== Material shown ==

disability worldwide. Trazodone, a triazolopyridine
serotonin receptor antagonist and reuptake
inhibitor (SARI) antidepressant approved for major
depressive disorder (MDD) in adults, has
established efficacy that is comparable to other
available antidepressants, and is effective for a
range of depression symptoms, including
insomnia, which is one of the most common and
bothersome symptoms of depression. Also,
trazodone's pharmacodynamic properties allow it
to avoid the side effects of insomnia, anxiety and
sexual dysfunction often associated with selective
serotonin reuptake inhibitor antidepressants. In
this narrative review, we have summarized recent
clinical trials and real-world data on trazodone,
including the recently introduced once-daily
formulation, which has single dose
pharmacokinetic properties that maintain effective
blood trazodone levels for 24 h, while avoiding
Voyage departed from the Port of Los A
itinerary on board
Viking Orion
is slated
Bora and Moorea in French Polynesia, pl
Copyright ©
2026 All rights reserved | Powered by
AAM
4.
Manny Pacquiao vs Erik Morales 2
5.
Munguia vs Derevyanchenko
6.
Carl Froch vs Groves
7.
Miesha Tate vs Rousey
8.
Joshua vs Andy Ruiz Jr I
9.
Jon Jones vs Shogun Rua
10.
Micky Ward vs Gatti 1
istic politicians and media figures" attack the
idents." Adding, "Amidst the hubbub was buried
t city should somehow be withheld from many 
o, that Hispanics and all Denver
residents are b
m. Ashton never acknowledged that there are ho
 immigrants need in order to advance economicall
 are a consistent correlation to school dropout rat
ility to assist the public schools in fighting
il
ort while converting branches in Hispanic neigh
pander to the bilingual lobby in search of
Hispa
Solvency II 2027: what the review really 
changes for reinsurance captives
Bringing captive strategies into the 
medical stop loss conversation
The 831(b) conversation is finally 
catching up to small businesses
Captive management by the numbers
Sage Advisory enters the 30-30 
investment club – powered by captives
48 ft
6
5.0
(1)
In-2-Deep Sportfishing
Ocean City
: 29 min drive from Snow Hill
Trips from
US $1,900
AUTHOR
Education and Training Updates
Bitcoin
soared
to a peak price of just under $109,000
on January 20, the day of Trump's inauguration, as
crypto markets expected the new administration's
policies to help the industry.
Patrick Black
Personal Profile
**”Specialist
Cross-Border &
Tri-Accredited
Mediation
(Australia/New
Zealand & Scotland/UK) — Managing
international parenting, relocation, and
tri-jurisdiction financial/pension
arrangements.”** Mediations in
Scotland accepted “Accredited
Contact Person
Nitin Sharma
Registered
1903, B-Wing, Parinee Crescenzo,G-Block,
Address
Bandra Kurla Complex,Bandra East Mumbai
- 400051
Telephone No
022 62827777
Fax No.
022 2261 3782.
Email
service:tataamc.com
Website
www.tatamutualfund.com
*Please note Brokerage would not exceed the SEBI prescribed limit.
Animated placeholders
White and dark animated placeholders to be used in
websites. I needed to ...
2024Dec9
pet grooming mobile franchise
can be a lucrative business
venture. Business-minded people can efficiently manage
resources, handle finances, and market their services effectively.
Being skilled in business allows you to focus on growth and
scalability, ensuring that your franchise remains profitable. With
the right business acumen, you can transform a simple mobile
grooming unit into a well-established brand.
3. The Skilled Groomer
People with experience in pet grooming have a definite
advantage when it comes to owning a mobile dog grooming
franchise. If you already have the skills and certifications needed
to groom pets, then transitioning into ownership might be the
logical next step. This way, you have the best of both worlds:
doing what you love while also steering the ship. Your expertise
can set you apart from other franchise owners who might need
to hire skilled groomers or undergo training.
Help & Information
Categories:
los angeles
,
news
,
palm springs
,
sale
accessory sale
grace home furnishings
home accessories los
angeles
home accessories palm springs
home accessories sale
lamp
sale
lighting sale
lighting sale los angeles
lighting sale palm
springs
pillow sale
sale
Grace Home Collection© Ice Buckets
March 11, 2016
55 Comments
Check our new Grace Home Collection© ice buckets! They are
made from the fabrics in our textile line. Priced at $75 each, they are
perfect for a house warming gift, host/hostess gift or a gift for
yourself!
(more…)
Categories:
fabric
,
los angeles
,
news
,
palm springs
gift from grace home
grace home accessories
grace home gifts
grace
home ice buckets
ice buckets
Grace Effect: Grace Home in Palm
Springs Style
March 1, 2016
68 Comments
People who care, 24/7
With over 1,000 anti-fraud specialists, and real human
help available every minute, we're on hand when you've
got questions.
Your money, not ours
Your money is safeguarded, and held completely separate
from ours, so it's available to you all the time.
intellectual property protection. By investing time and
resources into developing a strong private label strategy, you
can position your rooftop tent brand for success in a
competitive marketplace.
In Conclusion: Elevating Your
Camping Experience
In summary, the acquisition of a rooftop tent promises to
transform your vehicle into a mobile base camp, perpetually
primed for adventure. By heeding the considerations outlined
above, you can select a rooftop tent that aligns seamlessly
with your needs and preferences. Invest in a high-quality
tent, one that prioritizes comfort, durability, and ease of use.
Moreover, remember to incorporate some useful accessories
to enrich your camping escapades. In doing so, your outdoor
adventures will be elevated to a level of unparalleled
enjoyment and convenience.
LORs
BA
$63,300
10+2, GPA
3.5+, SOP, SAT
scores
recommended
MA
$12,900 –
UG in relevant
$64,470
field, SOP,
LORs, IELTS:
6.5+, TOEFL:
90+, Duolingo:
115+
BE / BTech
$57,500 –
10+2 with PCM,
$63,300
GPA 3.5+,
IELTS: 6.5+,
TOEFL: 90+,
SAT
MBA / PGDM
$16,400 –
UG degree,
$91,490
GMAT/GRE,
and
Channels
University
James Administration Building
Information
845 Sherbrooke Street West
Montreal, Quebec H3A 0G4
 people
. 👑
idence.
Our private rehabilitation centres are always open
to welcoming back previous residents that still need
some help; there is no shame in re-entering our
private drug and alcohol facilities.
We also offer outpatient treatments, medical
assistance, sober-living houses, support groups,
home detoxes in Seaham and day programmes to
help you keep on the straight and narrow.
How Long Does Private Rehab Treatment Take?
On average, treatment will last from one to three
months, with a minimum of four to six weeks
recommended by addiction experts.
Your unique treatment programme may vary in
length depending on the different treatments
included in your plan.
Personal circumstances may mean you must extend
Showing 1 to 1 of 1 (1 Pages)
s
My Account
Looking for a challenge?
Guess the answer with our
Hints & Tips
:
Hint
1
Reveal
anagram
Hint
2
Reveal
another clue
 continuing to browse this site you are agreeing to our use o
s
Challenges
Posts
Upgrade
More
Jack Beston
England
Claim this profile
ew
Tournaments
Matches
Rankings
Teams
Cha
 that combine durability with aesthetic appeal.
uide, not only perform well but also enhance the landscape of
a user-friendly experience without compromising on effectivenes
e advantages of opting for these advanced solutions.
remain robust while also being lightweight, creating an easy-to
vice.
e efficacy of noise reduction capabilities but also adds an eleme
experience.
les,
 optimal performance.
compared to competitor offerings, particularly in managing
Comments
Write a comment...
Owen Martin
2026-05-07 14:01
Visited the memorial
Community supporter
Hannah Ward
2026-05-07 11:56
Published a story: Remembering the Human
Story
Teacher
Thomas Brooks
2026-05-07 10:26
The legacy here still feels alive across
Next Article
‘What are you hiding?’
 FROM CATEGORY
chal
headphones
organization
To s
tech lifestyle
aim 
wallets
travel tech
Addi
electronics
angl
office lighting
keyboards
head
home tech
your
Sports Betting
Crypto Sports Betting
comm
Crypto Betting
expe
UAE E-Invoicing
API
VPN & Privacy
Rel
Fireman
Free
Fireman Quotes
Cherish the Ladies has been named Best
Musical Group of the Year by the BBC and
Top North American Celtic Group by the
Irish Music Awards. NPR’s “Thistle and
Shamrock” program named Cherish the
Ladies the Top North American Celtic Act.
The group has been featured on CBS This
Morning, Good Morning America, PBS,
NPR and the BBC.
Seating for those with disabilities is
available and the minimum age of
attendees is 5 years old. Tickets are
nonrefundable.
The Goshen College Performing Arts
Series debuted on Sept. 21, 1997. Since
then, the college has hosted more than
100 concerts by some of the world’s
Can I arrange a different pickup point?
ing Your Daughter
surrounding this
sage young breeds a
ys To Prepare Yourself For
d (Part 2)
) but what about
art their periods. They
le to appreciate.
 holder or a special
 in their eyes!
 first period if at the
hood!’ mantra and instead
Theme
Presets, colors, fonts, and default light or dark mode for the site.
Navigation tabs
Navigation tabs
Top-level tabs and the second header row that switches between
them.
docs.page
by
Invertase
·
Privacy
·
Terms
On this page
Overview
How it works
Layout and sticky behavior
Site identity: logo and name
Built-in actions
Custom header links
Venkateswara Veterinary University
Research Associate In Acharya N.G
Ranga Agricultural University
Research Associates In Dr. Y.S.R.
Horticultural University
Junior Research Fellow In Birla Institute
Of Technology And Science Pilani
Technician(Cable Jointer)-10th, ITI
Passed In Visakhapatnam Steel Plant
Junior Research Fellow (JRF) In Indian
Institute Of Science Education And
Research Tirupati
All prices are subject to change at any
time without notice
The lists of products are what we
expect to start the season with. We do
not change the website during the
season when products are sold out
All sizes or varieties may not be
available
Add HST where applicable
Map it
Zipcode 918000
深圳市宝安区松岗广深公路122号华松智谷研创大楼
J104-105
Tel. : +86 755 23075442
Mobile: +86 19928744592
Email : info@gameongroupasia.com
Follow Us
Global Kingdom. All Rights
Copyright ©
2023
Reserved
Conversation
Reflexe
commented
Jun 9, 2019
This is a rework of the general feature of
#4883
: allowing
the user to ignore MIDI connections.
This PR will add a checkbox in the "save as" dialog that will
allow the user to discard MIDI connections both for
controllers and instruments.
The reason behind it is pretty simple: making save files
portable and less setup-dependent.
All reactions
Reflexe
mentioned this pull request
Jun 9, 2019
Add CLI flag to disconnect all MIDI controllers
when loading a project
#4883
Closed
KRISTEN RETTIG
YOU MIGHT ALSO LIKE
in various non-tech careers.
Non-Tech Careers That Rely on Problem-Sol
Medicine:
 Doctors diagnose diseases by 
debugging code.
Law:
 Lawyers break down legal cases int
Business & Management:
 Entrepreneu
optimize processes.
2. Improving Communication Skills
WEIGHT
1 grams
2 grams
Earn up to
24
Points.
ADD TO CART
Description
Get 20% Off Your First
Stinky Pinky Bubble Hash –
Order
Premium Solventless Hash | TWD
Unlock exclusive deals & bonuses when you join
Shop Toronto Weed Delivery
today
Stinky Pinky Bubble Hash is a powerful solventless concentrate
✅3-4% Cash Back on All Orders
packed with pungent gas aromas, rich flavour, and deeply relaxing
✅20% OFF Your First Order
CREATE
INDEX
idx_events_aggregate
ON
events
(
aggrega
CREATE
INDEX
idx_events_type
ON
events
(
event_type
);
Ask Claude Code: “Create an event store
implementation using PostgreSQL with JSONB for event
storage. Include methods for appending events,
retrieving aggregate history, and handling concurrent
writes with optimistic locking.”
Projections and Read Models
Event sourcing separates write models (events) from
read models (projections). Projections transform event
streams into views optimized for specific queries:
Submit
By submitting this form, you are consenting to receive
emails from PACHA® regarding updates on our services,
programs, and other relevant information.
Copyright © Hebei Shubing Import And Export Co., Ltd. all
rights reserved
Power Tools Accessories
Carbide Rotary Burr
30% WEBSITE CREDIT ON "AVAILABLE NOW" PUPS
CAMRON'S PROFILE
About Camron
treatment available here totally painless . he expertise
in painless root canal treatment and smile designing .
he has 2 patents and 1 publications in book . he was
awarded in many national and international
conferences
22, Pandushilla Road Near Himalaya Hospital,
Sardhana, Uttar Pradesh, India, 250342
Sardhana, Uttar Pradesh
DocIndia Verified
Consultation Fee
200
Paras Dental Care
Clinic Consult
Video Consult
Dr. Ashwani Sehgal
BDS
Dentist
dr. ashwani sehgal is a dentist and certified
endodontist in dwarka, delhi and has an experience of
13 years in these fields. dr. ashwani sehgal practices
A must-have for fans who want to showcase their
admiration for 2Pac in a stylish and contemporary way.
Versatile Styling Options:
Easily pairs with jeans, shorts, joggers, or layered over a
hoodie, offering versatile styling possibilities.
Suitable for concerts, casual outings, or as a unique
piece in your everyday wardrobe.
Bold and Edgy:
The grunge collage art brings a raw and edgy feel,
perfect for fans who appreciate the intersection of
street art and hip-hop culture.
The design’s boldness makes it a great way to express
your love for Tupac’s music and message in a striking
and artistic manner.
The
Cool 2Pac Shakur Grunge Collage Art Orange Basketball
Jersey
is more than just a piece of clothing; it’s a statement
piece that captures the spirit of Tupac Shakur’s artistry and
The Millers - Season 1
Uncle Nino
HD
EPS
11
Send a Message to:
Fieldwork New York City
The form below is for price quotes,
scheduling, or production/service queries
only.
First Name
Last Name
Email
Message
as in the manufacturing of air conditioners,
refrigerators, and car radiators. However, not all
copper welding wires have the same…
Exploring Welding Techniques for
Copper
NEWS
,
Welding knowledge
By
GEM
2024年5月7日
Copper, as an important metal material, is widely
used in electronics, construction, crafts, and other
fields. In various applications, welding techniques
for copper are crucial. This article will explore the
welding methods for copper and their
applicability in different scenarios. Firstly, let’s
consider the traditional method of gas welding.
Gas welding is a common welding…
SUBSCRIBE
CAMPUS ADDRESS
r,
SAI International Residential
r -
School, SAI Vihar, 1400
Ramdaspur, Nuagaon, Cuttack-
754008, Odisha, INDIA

===

» **Assigned task**
Pull every line with "symptoms" from the records.

» **Solution**
range of depression symptoms, including
bothersome symptoms of depression. Also,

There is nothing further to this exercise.